Toelichting: Landelijk is er slechts weinig groengas beschikbaar. In het Klimaatakkoord wordt ingezet op 2 miljard m3 groen gas dat ten dele ook zal worden ingezet voor industrie en mobiliteit. Wat resteert kan (al dan niet ingevoed in het bestaande collectieve gasnet) gebruikt worden voor het verwarmen van woningen.

Individuele warmtepomp

In Wageningen zal de individuele warmtepomp alleen gestimuleerd worden bij goed geïsoleerde woningen of n combinatie met stevige na-isolatie en waar mogelijk ook in combinatie met eigen opwek van energie.

De huidige generatie warmtepompen werken het meest efficiënt in laag-temperatuursystemen van reeds goed geïsoleerde woningen. Voor het gebruik van een warmtepomp is elektriciteit nodig. Zonder aanvullende opwek van duurzame elektriciteit wordt de afhankelijkheid van de nog niet voldoende duurzame electriciteitsmix in Nederland vergroot en stijgt de CO2 -uitstoot.

Waterstof

Waterstof wordt alleen toegepast daar waar het gasnet relatief jong is en gekoppeld is aan (lokale) opwek van duurzame elektriciteit.

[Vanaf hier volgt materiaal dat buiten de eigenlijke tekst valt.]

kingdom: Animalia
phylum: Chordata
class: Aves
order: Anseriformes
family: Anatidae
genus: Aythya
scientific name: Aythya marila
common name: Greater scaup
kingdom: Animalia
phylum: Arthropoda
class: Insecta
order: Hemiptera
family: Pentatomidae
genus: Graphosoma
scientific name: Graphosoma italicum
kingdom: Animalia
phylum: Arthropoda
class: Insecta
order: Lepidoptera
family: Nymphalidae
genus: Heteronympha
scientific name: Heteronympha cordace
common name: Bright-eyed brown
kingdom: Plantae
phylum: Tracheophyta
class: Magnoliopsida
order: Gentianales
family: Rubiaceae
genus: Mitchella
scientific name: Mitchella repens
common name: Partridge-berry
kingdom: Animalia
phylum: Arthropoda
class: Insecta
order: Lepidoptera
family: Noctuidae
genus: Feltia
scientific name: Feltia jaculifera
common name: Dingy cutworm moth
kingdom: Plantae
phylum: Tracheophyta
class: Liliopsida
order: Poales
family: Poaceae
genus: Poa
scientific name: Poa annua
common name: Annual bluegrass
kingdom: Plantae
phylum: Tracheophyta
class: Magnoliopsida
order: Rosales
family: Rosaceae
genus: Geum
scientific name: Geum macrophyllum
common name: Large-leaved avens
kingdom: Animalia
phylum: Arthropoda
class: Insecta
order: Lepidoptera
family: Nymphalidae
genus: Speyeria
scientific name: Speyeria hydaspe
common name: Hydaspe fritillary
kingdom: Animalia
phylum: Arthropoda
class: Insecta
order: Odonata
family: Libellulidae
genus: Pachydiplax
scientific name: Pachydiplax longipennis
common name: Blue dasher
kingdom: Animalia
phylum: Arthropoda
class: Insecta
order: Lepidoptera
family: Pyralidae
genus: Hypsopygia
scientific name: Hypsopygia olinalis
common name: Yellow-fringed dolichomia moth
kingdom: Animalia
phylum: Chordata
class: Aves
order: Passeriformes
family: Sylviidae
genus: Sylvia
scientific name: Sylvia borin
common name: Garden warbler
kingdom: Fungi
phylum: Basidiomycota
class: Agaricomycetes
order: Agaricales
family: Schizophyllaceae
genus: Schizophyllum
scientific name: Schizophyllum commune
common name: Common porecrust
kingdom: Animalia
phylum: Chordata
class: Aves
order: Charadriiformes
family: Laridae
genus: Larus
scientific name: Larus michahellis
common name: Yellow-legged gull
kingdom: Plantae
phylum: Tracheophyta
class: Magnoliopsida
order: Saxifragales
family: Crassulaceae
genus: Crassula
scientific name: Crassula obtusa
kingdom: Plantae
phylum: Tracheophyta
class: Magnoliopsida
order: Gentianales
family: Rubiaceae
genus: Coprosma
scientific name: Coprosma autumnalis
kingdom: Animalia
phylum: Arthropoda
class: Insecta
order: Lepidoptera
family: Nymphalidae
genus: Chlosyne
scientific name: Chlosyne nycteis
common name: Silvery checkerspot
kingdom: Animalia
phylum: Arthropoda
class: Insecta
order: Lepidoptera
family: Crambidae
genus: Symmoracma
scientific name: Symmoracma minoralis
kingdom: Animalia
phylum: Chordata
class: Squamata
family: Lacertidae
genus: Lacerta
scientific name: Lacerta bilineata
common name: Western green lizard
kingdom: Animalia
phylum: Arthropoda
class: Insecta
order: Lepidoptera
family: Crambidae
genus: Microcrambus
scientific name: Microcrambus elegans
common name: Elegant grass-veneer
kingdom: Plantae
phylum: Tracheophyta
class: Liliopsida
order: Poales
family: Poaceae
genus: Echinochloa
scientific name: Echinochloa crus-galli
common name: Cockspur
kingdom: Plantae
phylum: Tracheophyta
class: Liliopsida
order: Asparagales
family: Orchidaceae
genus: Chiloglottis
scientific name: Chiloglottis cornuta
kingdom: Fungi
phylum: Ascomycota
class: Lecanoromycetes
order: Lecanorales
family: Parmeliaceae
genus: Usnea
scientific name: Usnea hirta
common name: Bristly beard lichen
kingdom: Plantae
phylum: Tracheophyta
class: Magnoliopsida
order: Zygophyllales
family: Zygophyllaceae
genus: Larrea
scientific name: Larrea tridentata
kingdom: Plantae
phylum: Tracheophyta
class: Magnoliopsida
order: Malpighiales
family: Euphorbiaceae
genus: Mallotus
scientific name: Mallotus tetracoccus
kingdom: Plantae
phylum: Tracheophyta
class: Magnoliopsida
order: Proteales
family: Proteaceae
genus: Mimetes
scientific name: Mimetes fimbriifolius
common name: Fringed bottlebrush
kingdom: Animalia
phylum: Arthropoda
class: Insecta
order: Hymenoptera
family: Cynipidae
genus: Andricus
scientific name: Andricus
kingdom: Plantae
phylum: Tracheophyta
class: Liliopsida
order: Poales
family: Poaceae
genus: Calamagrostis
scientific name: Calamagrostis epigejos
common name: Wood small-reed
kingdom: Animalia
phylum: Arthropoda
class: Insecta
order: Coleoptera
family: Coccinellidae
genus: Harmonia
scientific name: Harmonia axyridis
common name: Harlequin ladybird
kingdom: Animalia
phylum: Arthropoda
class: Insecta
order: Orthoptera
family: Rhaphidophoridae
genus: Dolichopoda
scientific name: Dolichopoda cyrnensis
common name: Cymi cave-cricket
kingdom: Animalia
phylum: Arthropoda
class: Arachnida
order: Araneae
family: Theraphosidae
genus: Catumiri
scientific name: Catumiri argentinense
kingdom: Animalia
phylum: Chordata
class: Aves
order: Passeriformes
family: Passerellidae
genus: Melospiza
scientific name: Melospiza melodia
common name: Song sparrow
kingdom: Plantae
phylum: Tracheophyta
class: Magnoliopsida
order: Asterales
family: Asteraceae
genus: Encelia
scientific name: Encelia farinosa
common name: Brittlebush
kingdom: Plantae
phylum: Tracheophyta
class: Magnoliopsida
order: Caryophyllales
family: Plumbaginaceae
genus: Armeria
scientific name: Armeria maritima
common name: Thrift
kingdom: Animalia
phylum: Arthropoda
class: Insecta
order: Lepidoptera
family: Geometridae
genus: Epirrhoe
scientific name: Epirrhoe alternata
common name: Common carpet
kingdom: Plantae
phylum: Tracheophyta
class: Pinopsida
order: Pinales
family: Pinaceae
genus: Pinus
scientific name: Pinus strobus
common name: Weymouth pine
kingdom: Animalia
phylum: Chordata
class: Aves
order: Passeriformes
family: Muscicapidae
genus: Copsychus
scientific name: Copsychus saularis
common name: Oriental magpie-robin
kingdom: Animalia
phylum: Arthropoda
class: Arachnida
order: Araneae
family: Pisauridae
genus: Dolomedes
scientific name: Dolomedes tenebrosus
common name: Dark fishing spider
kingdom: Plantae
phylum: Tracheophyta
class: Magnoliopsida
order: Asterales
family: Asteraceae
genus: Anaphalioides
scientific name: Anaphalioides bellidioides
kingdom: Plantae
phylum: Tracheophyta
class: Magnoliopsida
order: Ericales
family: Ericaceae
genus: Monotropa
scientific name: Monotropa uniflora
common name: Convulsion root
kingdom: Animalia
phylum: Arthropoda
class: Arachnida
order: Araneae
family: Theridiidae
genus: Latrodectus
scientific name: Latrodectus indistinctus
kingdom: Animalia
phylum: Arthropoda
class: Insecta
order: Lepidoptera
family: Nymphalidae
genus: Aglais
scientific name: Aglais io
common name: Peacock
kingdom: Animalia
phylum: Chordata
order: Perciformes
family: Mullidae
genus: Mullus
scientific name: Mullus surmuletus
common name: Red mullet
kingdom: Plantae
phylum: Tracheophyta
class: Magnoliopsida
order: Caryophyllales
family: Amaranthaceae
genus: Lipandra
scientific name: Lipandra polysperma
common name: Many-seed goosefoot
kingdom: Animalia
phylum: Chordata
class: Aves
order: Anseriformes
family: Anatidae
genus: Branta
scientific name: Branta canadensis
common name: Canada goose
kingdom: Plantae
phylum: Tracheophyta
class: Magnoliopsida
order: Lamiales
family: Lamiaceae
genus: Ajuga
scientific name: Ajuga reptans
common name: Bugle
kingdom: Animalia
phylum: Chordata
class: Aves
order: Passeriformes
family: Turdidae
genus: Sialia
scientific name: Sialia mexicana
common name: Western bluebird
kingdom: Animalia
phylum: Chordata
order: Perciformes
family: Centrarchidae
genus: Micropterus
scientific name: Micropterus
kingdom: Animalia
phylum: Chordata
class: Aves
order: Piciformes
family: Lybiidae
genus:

Waterstof is een energiedrager. Het moet éérst duurzaam geproduceerd worden. Dit kan uit water mbv elektrolyse. Daar is veel elektriciteit voor nodig. Groot voordeel van waterstof is dat het opgeslagen kan worden. Zonnepanelen en windturbines produceren elektriciteit, maar niet altijd op het moment dat die elektriciteit ook gebruikt kan worden. In de wintermaanden is veel behoefte aan energie, terwijl met name zonnepanelen juist in die periode maar weinig stroom leveren. Het zou heel interessant kunnen zijn om de elektriciteit van windmolens en zonnepanelen op grote schaal om te zetten in waterstof.